All three – water, sanitation and hygiene – are intertwined and all three are needed for sustained impact. Water, sanitation and hygiene are fundamental for healthy homes and broader systemic change.
The question is then how to implement so people have water and sanitation and hygiene for generations? Start with interventions that will be (i) the easiest for households to adopt immediately and for the long-term, and (ii) provide an entry-point for motivating action on other WASH components. Furthermore, longer term commitments are needed that work towards households having all three components: water, sanitation and hygiene.
In Conclusion:
Overcoming Challenges to Reach Everyone by 2030
Addressing these five challenges will go a long way towards achieving universal access to safe water and sanitation by 2030. We will reach that goal through many organizations implementing many projects of varying scale, technology and approach.
There are thousands of existing local organizations and government agencies that are best-suited to reach their own populations with safe water and basic sanitation. In the weeks, months and years ahead, alongside these organizations, we need to build capacity, create and sustain demand, provide products and services, monitor for improvement and provide appropriate financing.
In this way, we can collectively achieve sustained services for generations to come.
References:
JMP [Joint Monitoring Programme] (2014). Progress on Drinking Water and Sanitation 2014 Update. WHO Press. Geneva.
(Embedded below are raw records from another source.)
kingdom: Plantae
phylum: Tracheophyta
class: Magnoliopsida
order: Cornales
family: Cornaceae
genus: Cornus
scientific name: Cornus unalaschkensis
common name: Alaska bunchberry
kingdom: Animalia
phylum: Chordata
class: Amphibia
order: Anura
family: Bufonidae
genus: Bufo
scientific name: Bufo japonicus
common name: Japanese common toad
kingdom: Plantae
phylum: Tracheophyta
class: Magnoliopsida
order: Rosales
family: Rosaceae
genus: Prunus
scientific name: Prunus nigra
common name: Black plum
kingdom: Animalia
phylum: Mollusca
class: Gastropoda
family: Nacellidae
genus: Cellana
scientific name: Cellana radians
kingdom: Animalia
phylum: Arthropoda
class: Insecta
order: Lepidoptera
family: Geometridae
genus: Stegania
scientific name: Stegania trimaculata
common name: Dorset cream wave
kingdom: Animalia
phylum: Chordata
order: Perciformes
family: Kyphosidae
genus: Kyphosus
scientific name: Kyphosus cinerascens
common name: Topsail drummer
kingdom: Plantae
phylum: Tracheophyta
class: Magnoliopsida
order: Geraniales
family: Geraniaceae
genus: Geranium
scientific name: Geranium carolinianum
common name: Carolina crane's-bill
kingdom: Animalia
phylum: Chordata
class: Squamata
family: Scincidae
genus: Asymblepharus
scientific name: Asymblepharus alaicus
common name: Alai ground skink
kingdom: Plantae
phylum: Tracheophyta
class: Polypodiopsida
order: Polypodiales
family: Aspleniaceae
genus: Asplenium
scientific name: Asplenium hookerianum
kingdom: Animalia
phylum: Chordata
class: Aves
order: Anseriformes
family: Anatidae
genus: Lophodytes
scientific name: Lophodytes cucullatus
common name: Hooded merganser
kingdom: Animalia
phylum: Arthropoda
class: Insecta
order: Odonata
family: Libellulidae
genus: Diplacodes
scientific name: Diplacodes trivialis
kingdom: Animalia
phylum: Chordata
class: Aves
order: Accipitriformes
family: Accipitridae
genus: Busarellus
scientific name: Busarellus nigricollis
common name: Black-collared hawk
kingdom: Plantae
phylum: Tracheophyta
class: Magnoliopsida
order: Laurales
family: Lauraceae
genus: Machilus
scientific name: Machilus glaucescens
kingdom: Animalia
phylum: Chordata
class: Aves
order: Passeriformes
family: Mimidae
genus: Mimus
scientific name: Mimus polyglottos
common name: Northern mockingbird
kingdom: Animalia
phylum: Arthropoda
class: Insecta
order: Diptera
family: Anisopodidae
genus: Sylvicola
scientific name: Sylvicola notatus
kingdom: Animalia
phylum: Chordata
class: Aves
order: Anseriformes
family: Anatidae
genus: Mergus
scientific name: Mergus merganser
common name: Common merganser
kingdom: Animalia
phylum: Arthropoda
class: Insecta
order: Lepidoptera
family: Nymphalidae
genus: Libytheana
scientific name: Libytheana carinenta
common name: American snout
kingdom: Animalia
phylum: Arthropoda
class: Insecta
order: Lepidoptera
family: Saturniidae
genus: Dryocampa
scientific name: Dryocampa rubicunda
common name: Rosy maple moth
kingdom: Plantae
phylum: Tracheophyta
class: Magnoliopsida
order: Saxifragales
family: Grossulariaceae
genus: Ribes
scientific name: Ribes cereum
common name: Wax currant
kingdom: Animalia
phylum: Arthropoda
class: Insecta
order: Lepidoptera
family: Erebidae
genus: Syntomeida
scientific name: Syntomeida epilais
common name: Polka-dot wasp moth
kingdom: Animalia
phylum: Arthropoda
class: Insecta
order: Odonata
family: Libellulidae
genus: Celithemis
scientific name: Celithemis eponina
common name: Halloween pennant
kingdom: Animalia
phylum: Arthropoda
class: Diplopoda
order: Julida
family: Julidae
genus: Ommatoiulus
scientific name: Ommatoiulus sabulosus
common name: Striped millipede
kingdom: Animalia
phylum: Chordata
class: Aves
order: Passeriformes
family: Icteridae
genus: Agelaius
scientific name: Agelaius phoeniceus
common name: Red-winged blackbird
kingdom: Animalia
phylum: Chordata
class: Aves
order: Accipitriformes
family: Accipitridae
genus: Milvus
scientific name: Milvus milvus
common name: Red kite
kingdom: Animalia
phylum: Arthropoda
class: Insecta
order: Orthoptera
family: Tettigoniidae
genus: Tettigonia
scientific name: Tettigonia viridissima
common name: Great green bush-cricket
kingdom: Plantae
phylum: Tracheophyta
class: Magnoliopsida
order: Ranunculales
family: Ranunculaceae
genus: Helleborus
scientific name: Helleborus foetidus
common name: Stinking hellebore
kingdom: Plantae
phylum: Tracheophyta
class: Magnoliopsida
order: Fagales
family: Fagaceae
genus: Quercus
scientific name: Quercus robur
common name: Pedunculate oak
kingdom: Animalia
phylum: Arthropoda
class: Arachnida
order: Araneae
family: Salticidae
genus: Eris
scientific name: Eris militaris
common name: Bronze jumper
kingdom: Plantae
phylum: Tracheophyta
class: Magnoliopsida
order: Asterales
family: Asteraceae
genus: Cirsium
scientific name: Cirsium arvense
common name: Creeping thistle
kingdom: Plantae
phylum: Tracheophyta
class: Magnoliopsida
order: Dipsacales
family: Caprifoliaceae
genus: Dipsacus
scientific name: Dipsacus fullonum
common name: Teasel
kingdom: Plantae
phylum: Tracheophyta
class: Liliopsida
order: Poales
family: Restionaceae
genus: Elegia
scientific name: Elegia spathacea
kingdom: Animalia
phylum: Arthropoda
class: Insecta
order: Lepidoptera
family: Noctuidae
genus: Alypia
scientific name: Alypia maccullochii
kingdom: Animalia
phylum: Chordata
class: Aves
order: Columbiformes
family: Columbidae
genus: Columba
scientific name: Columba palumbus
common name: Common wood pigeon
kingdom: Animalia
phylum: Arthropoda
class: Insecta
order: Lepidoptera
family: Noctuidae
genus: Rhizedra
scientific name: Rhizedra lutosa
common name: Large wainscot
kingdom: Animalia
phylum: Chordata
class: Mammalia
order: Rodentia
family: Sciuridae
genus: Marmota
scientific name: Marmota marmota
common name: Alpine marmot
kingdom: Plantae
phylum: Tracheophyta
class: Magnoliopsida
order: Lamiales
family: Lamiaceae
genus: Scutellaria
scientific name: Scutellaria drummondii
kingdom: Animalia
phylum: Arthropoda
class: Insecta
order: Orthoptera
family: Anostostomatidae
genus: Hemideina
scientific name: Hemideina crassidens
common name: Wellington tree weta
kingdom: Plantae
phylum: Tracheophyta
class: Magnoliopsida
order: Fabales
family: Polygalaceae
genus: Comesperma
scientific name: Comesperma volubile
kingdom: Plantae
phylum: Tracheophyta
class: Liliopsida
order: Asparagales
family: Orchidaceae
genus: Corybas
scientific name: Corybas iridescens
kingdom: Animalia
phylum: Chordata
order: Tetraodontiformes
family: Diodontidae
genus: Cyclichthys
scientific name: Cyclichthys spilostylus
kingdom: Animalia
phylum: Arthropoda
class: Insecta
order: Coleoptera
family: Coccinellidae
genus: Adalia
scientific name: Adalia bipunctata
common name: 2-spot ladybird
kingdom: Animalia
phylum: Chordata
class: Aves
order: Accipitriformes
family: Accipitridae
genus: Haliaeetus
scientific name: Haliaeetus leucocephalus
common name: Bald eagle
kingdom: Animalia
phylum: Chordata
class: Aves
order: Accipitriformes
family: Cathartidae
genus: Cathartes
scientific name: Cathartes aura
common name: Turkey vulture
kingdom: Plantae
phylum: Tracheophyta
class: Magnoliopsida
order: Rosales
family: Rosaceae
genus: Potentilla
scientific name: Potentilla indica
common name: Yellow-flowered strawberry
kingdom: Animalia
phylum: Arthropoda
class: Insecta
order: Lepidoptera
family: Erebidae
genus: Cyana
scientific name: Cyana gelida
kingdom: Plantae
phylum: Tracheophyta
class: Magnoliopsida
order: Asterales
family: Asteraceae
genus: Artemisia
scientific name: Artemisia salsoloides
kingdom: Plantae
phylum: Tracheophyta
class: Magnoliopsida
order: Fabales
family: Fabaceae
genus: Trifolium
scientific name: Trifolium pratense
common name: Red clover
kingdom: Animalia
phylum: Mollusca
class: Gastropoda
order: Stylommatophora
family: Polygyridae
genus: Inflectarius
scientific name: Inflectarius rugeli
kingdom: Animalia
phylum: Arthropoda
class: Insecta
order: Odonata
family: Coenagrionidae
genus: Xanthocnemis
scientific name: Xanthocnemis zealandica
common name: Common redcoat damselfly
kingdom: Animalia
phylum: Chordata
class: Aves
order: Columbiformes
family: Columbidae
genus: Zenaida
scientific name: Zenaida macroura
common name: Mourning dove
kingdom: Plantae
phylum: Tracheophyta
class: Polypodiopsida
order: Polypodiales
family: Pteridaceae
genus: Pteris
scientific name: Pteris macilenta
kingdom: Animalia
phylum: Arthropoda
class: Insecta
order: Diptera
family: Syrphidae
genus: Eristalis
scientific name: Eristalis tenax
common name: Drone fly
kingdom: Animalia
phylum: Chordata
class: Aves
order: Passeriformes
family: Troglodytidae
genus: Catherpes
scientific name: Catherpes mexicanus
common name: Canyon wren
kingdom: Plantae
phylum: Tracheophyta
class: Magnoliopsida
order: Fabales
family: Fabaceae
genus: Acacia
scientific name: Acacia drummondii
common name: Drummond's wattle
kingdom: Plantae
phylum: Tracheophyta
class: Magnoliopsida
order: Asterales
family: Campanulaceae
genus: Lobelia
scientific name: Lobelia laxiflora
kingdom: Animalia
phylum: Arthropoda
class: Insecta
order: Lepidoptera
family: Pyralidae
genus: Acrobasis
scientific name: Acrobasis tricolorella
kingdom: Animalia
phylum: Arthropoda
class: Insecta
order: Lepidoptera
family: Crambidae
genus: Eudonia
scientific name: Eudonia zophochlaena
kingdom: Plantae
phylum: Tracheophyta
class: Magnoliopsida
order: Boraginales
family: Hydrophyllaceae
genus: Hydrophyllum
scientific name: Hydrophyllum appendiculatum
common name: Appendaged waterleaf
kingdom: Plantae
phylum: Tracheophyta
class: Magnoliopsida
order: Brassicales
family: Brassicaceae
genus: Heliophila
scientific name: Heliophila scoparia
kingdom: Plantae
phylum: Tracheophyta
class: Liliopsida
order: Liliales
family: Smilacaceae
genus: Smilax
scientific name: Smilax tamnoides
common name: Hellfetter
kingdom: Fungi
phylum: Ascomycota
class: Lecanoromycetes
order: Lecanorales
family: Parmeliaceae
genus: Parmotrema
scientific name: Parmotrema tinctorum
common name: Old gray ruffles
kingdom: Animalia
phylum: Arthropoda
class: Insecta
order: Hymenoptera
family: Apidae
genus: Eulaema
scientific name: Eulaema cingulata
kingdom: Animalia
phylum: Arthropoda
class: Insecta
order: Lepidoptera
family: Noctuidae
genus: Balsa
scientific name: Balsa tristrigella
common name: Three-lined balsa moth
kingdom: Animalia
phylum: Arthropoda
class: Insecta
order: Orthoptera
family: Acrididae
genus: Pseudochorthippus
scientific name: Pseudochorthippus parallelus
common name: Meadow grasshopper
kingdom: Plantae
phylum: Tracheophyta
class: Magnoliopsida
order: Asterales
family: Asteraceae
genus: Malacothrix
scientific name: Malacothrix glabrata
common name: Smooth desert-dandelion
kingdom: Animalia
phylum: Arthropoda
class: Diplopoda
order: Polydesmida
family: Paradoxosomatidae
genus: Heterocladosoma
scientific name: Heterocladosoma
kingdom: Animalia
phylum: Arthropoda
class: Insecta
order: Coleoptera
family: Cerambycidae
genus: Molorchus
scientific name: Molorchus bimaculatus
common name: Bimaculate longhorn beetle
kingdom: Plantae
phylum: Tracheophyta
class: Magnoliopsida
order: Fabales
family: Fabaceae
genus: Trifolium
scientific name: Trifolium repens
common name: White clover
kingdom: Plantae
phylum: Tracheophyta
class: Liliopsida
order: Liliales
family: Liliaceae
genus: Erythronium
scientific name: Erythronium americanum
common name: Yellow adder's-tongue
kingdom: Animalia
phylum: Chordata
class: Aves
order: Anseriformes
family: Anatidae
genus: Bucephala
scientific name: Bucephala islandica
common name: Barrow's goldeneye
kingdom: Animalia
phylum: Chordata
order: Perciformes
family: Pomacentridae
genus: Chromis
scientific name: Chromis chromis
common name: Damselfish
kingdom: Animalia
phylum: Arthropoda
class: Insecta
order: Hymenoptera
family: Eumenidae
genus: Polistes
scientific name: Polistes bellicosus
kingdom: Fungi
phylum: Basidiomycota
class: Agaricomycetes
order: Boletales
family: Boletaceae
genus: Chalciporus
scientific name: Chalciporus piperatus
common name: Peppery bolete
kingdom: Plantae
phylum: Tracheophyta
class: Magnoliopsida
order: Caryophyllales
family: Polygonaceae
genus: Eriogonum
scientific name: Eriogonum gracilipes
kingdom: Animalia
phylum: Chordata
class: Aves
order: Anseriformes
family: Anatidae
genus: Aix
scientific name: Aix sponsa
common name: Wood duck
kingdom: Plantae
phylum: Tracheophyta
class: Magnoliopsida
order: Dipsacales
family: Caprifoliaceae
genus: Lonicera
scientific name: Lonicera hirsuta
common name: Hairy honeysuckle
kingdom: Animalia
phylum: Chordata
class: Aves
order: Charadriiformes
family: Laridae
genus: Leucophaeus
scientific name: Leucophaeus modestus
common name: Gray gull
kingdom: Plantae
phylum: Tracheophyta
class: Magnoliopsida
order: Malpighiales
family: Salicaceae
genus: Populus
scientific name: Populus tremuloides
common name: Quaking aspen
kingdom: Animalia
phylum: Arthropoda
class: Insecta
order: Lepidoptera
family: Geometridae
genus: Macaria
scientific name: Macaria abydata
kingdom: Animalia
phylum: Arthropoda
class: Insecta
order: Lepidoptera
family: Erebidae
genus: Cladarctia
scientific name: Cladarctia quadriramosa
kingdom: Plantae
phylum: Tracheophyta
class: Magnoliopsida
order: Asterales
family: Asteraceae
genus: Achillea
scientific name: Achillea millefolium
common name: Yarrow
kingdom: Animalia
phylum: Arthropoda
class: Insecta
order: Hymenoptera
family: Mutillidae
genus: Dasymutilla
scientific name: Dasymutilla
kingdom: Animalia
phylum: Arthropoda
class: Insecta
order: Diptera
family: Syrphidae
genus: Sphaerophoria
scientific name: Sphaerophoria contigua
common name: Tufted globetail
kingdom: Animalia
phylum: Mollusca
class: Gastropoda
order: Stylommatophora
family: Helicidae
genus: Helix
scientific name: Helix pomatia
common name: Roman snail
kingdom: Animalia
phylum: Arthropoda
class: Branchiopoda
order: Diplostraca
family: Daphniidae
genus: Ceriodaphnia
PMNCH [The Partnership for Maternal, Newborn, & Child Health] (2014). PMNCH Knowledge Summary #30 Water, sanitation and hygiene – the impact on RMNCH. Available at:www.who.int/pmnch/knowledge/publications/summaries/ks30/en/
Prüss-Ustün, A., Bartram, J., Clasen, T., Colford, J. M., Cumming, O., Curtis, V., et al. (2014). Burden of disease from inadequate water, sanitation and hygiene in low- and middle-income settings: a retrospective analysis of data from 145 countries. Tropical Medicine & International Health, 19(8), 894–905. Available at: http://doi.org/10.1111/tmi.12329
RWSN [Rural Water Supply Network] (2009) Handpump Data 2009. Selected Countries in Sub-Saharan Africa, RWSN, St Gallen, Switzerland
WHO [World Health Organization] and UNICEF [United Nations Children’s Fund] (2015) Water, sanitation and hygiene in health care facilities: Status in low- and middle-income countries and way forward. WHO Press. Geneva.